→ Material shown
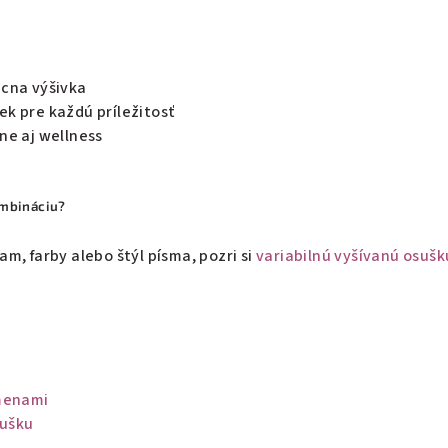
ácna výšivka
ek pre každú príležitosť
ne aj wellness
ombináciu?
m, farby alebo štýl písma, pozri si
variabilnú vyšívanú osušk
 menami
sušku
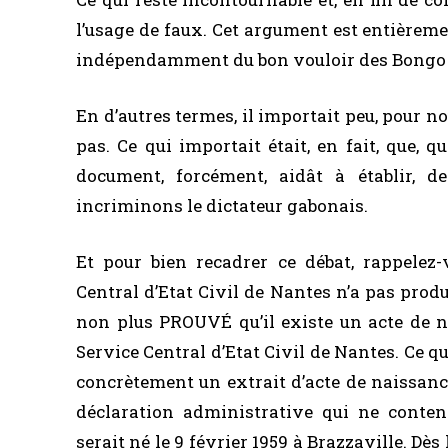
l’usage de faux. Cet argument est entièremen
indépendamment du bon vouloir des Bongo
En d’autres termes, il importait peu, pour n
pas. Ce qui importait était, en fait, que, 
document, forcément, aidât à établir, d
incriminons le dictateur gabonais.
Et pour bien recadrer ce débat, rappelez-
Central d’Etat Civil de Nantes n’a pas produ
non plus PROUVÉ qu’il existe un acte de 
Service Central d’Etat Civil de Nantes. Ce q
concrètement un extrait d’acte de naissanc
déclaration administrative qui ne conten
serait né le 9 février 1959 à Brazzaville. D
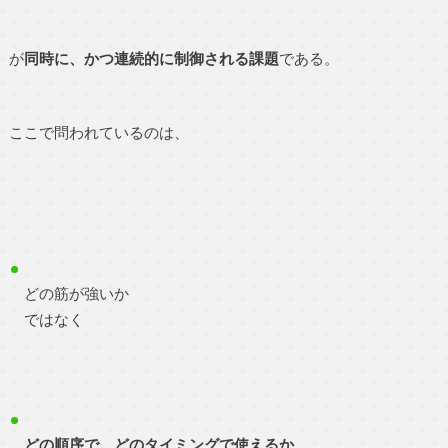
が
同時に、かつ連続的に制御される課題
である。
ここで問われているのは、
どの筋が強いか
ではなく
どの順序で、どのタイミングで使えるか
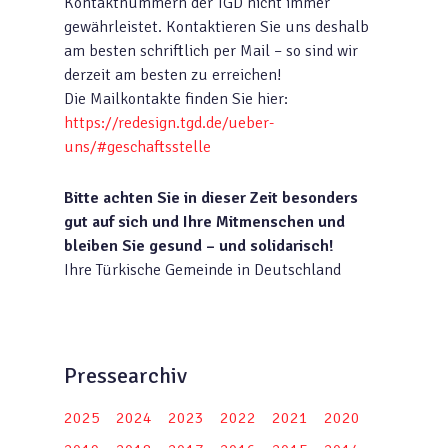
Kontaktnummern der TGD nicht immer
gewährleistet. Kontaktieren Sie uns deshalb
am besten schriftlich per Mail – so sind wir
derzeit am besten zu erreichen!
Die Mailkontakte finden Sie hier:
https://redesign.tgd.de/ueber-
uns/#geschaftsstelle
Bitte achten Sie in dieser Zeit besonders
gut auf sich und Ihre Mitmenschen und
bleiben Sie gesund – und solidarisch!
Ihre Türkische Gemeinde in Deutschland
Pressearchiv
2025
2024
2023
2022
2021
2020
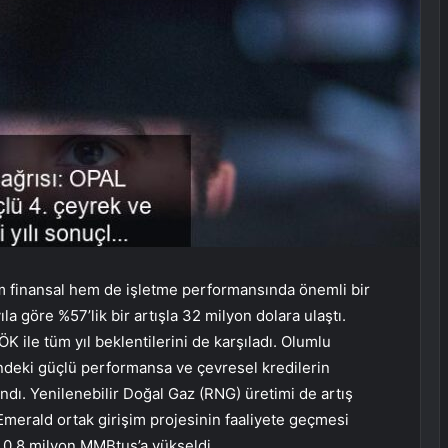
 finansal hem de işletme performansında önemli bir
la göre %57’lik bir artışla 32 milyon dolara ulaştı.
ÖK ile tüm yıl beklentilerini de karşıladı. Olumlu
ndeki güçlü performansa ve çevresel kredilerin
ndı. Yenilenebilir Doğal Gaz (RNG) üretimi de artış
merald ortak girişim projesinin faaliyete geçmesi
 0,8 milyon MMBtus’a yükseldi.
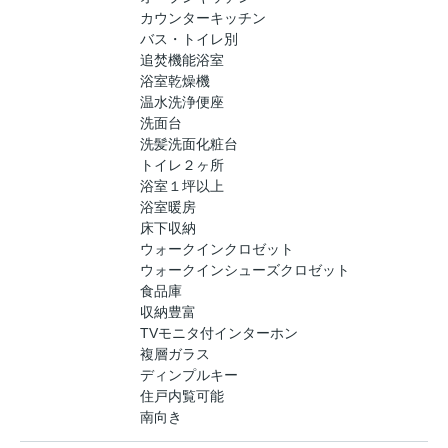
カウンターキッチン
バス・トイレ別
追焚機能浴室
浴室乾燥機
温水洗浄便座
洗面台
洗髪洗面化粧台
トイレ２ヶ所
浴室１坪以上
浴室暖房
床下収納
ウォークインクロゼット
ウォークインシューズクロゼット
食品庫
収納豊富
TVモニタ付インターホン
複層ガラス
ディンプルキー
住戸内覧可能
南向き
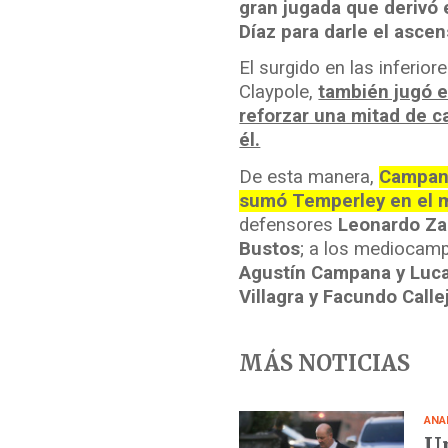
gran jugada que derivó 
Díaz para darle el asce
El surgido en las inferi
Claypole,
también jugó e
reforzar una mitad de 
él.
De esta manera,
Campana
sumó Temperley en el 
defensores
Leonardo Za
Bustos
; a los mediocam
Agustín Campana y Lucas
Villagra y Facundo Calle
MÁS NOTICIAS
ANA
Un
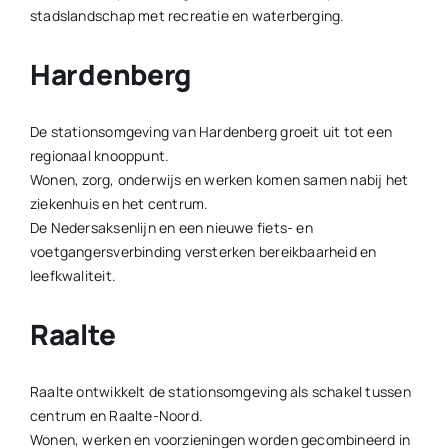
stadslandschap met recreatie en waterberging.
Hardenberg
De stationsomgeving van Hardenberg groeit uit tot een
regionaal knooppunt.
Wonen, zorg, onderwijs en werken komen samen nabij het
ziekenhuis en het centrum.
De Nedersaksenlijn en een nieuwe fiets- en
voetgangersverbinding versterken bereikbaarheid en
leefkwaliteit.
Raalte
Raalte ontwikkelt de stationsomgeving als schakel tussen
centrum en Raalte-Noord.
Wonen, werken en voorzieningen worden gecombineerd in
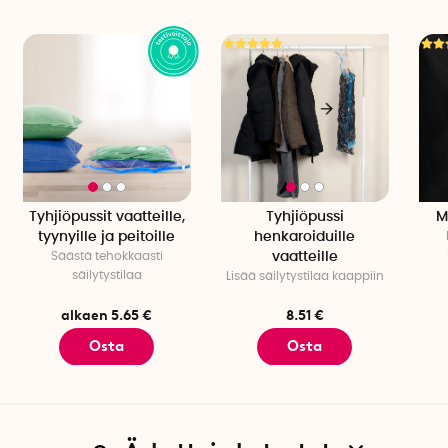
Tyhjiöpussit vaatteille,
Tyhjiöpussi
M
tyynyille ja peitoille
henkaroiduille
Säästä tehokkaasti
vaatteille
säilytystilaa
Lisää säilytystilaa kaappiin
alkaen 5.65 €
8.51 €
Osta
Osta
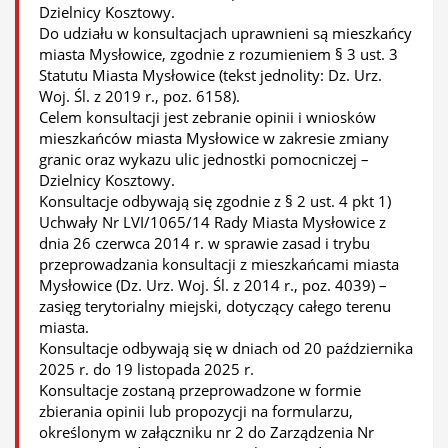
Dzielnicy Kosztowy.
Do udziału w konsultacjach uprawnieni są mieszkańcy
miasta Mysłowice, zgodnie z rozumieniem § 3 ust. 3
Statutu Miasta Mysłowice (tekst jednolity: Dz. Urz.
Woj. Śl. z 2019 r., poz. 6158).
Celem konsultacji jest zebranie opinii i wniosków
mieszkańców miasta Mysłowice w zakresie zmiany
granic oraz wykazu ulic jednostki pomocniczej –
Dzielnicy Kosztowy.
Konsultacje odbywają się zgodnie z § 2 ust. 4 pkt 1)
Uchwały Nr LVI/1065/14 Rady Miasta Mysłowice z
dnia 26 czerwca 2014 r. w sprawie zasad i trybu
przeprowadzania konsultacji z mieszkańcami miasta
Mysłowice (Dz. Urz. Woj. Śl. z 2014 r., poz. 4039) –
zasięg terytorialny miejski, dotyczący całego terenu
miasta.
Konsultacje odbywają się w dniach od 20 października
2025 r. do 19 listopada 2025 r.
Konsultacje zostaną przeprowadzone w formie
zbierania opinii lub propozycji na formularzu,
określonym w załączniku nr 2 do Zarządzenia Nr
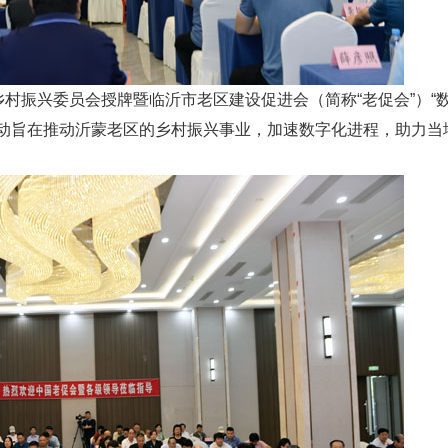
乡村振兴委员会授牌暨临沂市老区建设促进会（简称“老促会”）“
活动旨在推动沂蒙老区的乡村振兴事业，加速数字化进程，助力当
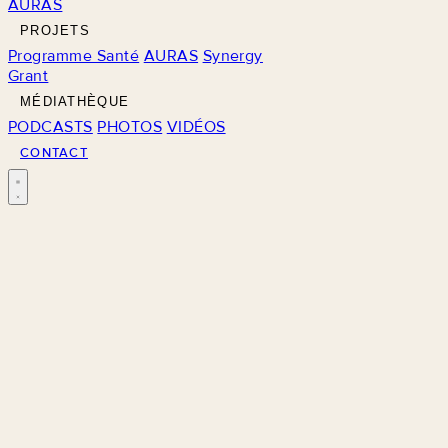
AURAS
PROJETS
Programme Santé
AURAS
Synergy
Grant
MÉDIATHÈQUE
PODCASTS
PHOTOS
VIDÉOS
CONTACT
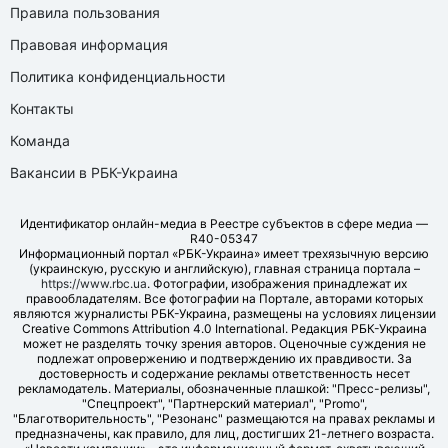
Правила пользования
Правовая информация
Политика конфиденциальности
Контакты
Команда
Вакансии в РБК-Украина
Идентификатор онлайн-медиа в Реестре субъектов в сфере медиа —
R40-05347
Информационный портал «РБК-Украина» имеет трехязычную версию
(украинскую, русскую и английскую), главная страница портала –
https://www.rbc.ua
. Фотографии, изображения принадлежат их
правообладателям. Все фотографии на Портале, авторами которых
являются журналисты РБК-Украина, размещены на условиях лицензии
Creative Commons Attribution 4.0 International. Редакция РБК-Украина
может не разделять точку зрения авторов. Оценочные суждения не
подлежат опровержению и подтверждению их правдивости. За
достоверность и содержание рекламы ответственность несет
рекламодатель. Материалы, обозначенные плашкой: "Пресс-релизы",
"Спецпроект", "Партнерский материал", "Promo",
"Благотворительность", "Резонанс" размещаются на правах рекламы и
предназначены, как правило, для лиц, достигших 21-летнего возраста.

→ To-do item
Your copy should match the material above exactly, minus its pictures.

→ Finished exercise
ácna výšivka
ek pre každú príležitosť
ne aj wellness
ombináciu?
m, farby alebo štýl písma, pozri si
variabilnú vyšívanú osušk
 menami
sušku
l’usage de faux. Cet argument est entièremen
indépendamment du bon vouloir des Bongo
En d’autres termes, il importait peu, pour n
pas. Ce qui importait était, en fait, que, 
document, forcément, aidât à établir, d
incriminons le dictateur gabonais.
Et pour bien recadrer ce débat, rappelez-
Central d’Etat Civil de Nantes n’a pas produ
non plus PROUVÉ qu’il existe un acte de 
Service Central d’Etat Civil de Nantes. Ce q
concrètement un extrait d’acte de naissanc
déclaration administrative qui ne conten
serait né le 9 février 1959 à Brazzaville. D
が
同時に、かつ連続的に制御される課題
である。
ここで問われているのは、
どの筋が強いか
ではなく
どの順序で、どのタイミングで使えるか
Kontaktnummern der TGD nicht immer
gewährleistet. Kontaktieren Sie uns deshalb
am besten schriftlich per Mail – so sind wir
derzeit am besten zu erreichen!
Die Mailkontakte finden Sie hier:
https://redesign.tgd.de/ueber-
uns/#geschaftsstelle
Bitte achten Sie in dieser Zeit besonders
gut auf sich und Ihre Mitmenschen und
bleiben Sie gesund – und solidarisch!
Ihre Türkische Gemeinde in Deutschland
Pressearchiv
2025
2024
2023
2022
2021
2020
 finansal hem de işletme performansında önemli bir
la göre %57’lik bir artışla 32 milyon dolara ulaştı.
ÖK ile tüm yıl beklentilerini de karşıladı. Olumlu
ndeki güçlü performansa ve çevresel kredilerin
ndı. Yenilenebilir Doğal Gaz (RNG) üretimi de artış
merald ortak girişim projesinin faaliyete geçmesi
 0,8 milyon MMBtus’a yükseldi.
カウンターキッチン
バス・トイレ別
追焚機能浴室
浴室乾燥機
温水洗浄便座
洗面台
洗髪洗面化粧台
トイレ２ヶ所
浴室１坪以上
浴室暖房
床下収納
ウォークインクロゼット
ウォークインシューズクロゼット
食品庫
収納豊富
TVモニタ付インターホン
複層ガラス
ディンプルキー
住戸内覧可能
南向き
gran jugada que derivó 
Díaz para darle el asce
El surgido en las inferi
Claypole,
también jugó e
reforzar una mitad de 
él.
De esta manera,
Campana
sumó Temperley en el 
defensores
Leonardo Za
Bustos
; a los mediocam
Agustín Campana y Lucas
Villagra y Facundo Calle
MÁS NOTICIAS
ANA
Un
stadslandschap met recreatie en waterberging.
Hardenberg
De stationsomgeving van Hardenberg groeit uit tot een
regionaal knooppunt.
Wonen, zorg, onderwijs en werken komen samen nabij het
ziekenhuis en het centrum.
De Nedersaksenlijn en een nieuwe fiets- en
voetgangersverbinding versterken bereikbaarheid en
leefkwaliteit.
Raalte
Raalte ontwikkelt de stationsomgeving als schakel tussen
centrum en Raalte-Noord.
Wonen, werken en voorzieningen worden gecombineerd in
Tyhjiöpussit vaatteille,
Tyhjiöpussi
M
tyynyille ja peitoille
henkaroiduille
Säästä tehokkaasti
vaatteille
säilytystilaa
Lisää säilytystilaa kaappiin
alkaen 5.65 €
8.51 €
Osta
Osta
Dzielnicy Kosztowy.
Do udziału w konsultacjach uprawnieni są mieszkańcy
miasta Mysłowice, zgodnie z rozumieniem § 3 ust. 3
Statutu Miasta Mysłowice (tekst jednolity: Dz. Urz.
Woj. Śl. z 2019 r., poz. 6158).
Celem konsultacji jest zebranie opinii i wniosków
mieszkańców miasta Mysłowice w zakresie zmiany
granic oraz wykazu ulic jednostki pomocniczej –
Dzielnicy Kosztowy.
Konsultacje odbywają się zgodnie z § 2 ust. 4 pkt 1)
Uchwały Nr LVI/1065/14 Rady Miasta Mysłowice z
dnia 26 czerwca 2014 r. w sprawie zasad i trybu
przeprowadzania konsultacji z mieszkańcami miasta
Mysłowice (Dz. Urz. Woj. Śl. z 2014 r., poz. 4039) –
zasięg terytorialny miejski, dotyczący całego terenu
miasta.
Konsultacje odbywają się w dniach od 20 października
2025 r. do 19 listopada 2025 r.
Konsultacje zostaną przeprowadzone w formie
zbierania opinii lub propozycji na formularzu,
określonym w załączniku nr 2 do Zarządzenia Nr
乡村振兴委员会授牌暨临沂市老区建设促进会（简称“老促会”）“
活动旨在推动沂蒙老区的乡村振兴事业，加速数字化进程，助力当
AURAS
PROJETS
Programme Santé
AURAS
Synergy
Grant
MÉDIATHÈQUE
PODCASTS
PHOTOS
VIDÉOS
CONTACT
Правила пользования
Правовая информация
Политика конфиденциальности
Контакты
Команда
Вакансии в РБК-Украина
Идентификатор онлайн-медиа в Реестре субъектов в сфере медиа —
R40-05347
Информационный портал «РБК-Украина» имеет трехязычную версию
(украинскую, русскую и английскую), главная страница портала –
https://www.rbc.ua
. Фотографии, изображения принадлежат их
правообладателям. Все фотографии на Портале, авторами которых
являются журналисты РБК-Украина, размещены на условиях лицензии
Creative Commons Attribution 4.0 International. Редакция РБК-Украина
может не разделять точку зрения авторов. Оценочные суждения не
подлежат опровержению и подтверждению их правдивости. За
достоверность и содержание рекламы ответственность несет
рекламодатель. Материалы, обозначенные плашкой: "Пресс-релизы",
"Спецпроект", "Партнерский материал", "Promo",
"Благотворительность", "Резонанс" размещаются на правах рекламы и
предназначены, как правило, для лиц, достигших 21-летнего возраста.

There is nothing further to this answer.